Weisman bit down on his lower lip. "All right, notify FEMA. They're going to have their hands full."

At 0622, the warplanes intercepted the target. The flight leader, callsign Mongoose, ordered his wing to take position directly in the contact's path and fire their Mavericks. The missiles were set to detonate once they reached preset depths and twenty-five out of thirty did indeed hit the target.

"Did we kill it, Hawkeye One?" Weisman shouted into his microphone.

"Negative, sir. No kill. Target continues speed and heading. But –"

"Spit it out, son!"

"Its size has been reduced by estimated 30%."

"You're saying we blew up a third of this thing and it's still going?" the Admiral demanded. "That's not possible."

"I calls 'em as I sees 'em, sir," Hawkeye One responded.

"Enterprise, let's try that play again," Weisman ordered, then turned to Rendahl. "Tell PAX to begin deploying mines."

At 0627, the Naval Air Wing out of Patuxent River, MD, set off to lay twenty MK60 Captor mines in a string along Jormungand's route in the channel between Montauk Point and Block Island. Three of the nigh unsinkable Motor Life Boats (MLBs) were dispatched from the Coast Guard Station in Montauk to warn all civilian craft out of the area.

FEMA sent word out to all civilian authorities on the Emergency Broadcast Network at 0645. Severe weather warning, it euphemized. Small craft advisory. Evacuate all beaches and low-lying coastal areas from Newport News, VA, to Newport, RI. Prepare for the worst.

The second wave of Super Hornets fired their missiles at Jormungand just as the target reached a point east of Trenton, NJ. This time they fared much worse.
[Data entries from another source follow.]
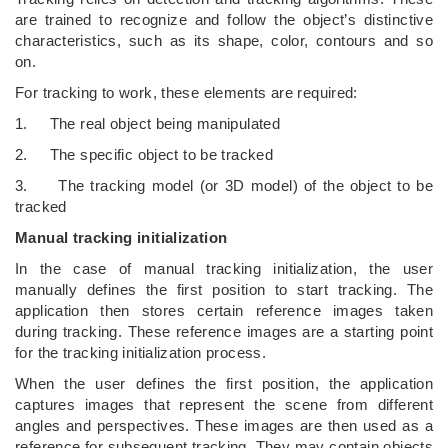
are trained to recognize and follow the object’s distinctive
characteristics, such as its shape, color, contours and so
on.
For tracking to work, these elements are required:
1. The real object being manipulated
2. The specific object to be tracked
3. The tracking model (or 3D model) of the object to be
tracked
Manual tracking initialization
In the case of manual tracking initialization, the user
manually defines the first position to start tracking. The
application then stores certain reference images taken
during tracking. These reference images are a starting point
for the tracking initialization process.
When the user defines the first position, the application
captures images that represent the scene from different
angles and perspectives. These images are then used as a
reference for subsequent tracking. They may contain objects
Jormungand was nearer the surface, and many of the missiles guidance systems were knocked out by huge waves before they could submerge to the proper depth. The mines did their job much more efficiently. At 0821, Jormungand came within range of the first, which loosed its torpedo. The explosion was duly reported by the helicopter which had taken over surveillance from the Hawkeyes. Nineteen identical explosions followed in relatively rapid succession like a string of the world's largest firecrackers.
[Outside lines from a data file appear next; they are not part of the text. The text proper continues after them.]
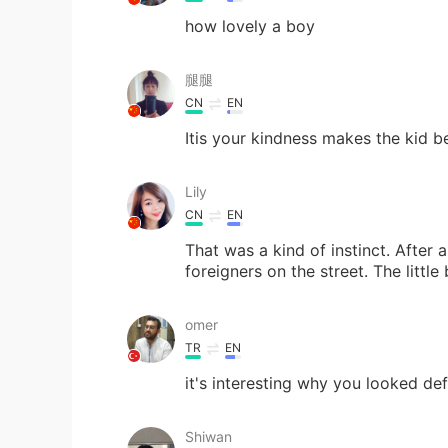
how lovely a boy
腿腿
CN
EN
Itis your kindness makes the kid b
Lily
CN
EN
That was a kind of instinct. After all
foreigners on the street. The little
omer
TR
EN
it's interesting why you looked def
Shiwan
"Well?" Weisman screamed at the helo pilot at 0849 EDT.

"No joy on the mines, sir. Target now estimated 700 feet long, and speed down to 80 knots, but it's still moving. It's just below the surface now, sir. Exact same bearing."

"Towards Groton?" the Admiral demanded.

"Negative, sir. Jormungand is headed straight for the mouth of the Mystic River. Repeat, target heading straight for Mystic."